To solve these problems, we can replicate the data across multiple nodes. Each such node (or database server) is called a replica. In a simple scheme, we have a single master replica and multiple slave replicas. The write requests are handled by master replicate, while read requests are handled by slave replicas.
This architecture introduces the following features into our system:
- scalability: read requests can be distributed among read replicas allowing the system to handle more number of read requests compared to previous approach
- availability: if one of the replica goes down, the system will remain functional since others can handle the request
- redundancy: since we are storing the same data at multiple places, we no longer keep a single copy of user’s data i.e. we store the data redundantly
- fault tolerance: the system is more tolerant to node failures
A simple implementation of the above scheme would look like:
Suppose, we need to update a piece of data. Now we would route the write request to the master replica. The master replica will update it’s own database. However, the master replica is no longer in sync with read replicas (in that the read replicas still show an outdated version of the data). Therefore, we need to communicate the newly updated data across read replicas. This can be easily achieved by making an update request synchronously/asynchronously from master replica to slave replicas. The time it takes for data to travel from master replica to all slave replicas is called replication lag.

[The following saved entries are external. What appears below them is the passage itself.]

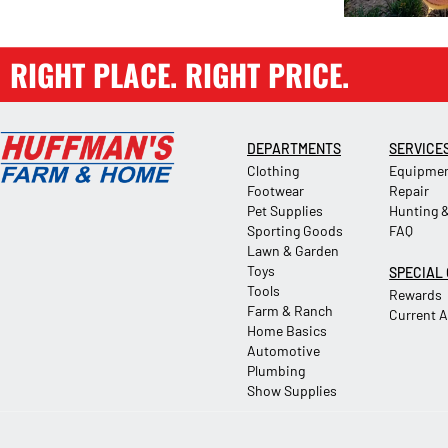
RIGHT PLACE. RIGHT PRICE.
DEPARTMENTS
SERVICE
Clothing
Equipmen
Footwear
Repair
Pet Supplies
Hunting &
Sporting Goods
FAQ
Lawn & Garden
Toys
SPECIAL
Tools
Rewards
Farm & Ranch
Current 
Home Basics
Automotive
Plumbing
Show Supplies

However, during this procedure, there is still a short duration in which read replicas hold inconsistent data. You can either block or allow incoming read requests on slave replicas depending on weather you are optimizing for consistency or availability.

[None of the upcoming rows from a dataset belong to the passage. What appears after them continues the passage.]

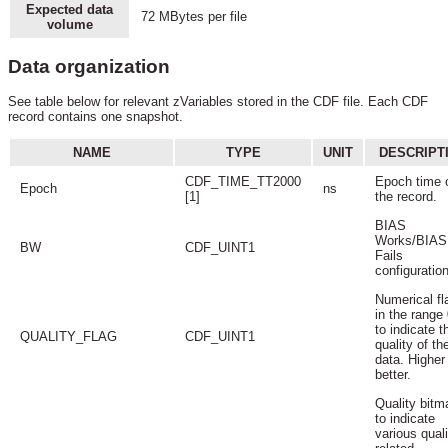
Expected data
72 MBytes per file
volume
Data organization
See table below for relevant zVariables stored in the CDF file. Each CDF
record contains one snapshot.
NAME
TYPE
UNIT
DESCRIPT
CDF_TIME_TT2000
Epoch time 
Epoch
ns
[1]
the record.
BIAS
Works/BIAS
BW
CDF_UINT1
Fails
configuration
Numerical fl
in the range 
to indicate t
QUALITY_FLAG
CDF_UINT1
quality of th
data. Higher 
better.
Quality bitm
to indicate
various quali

If you allow the read requests during updation of slave replicas, then you allow the user to read stale data, hence your system is not consisten (in that the read requests is not returning the latest data), however, your system is available (the user is returned with some response instead of error).
On the other hand, if you block read requests in this duration, then you are basically returning the user with an error response. You system is hence less available, but more consistent (in that if a user reads data, it is guaranted that it is latest).
The tradeoff’s are based on requirements of your system and the nature of application at hand.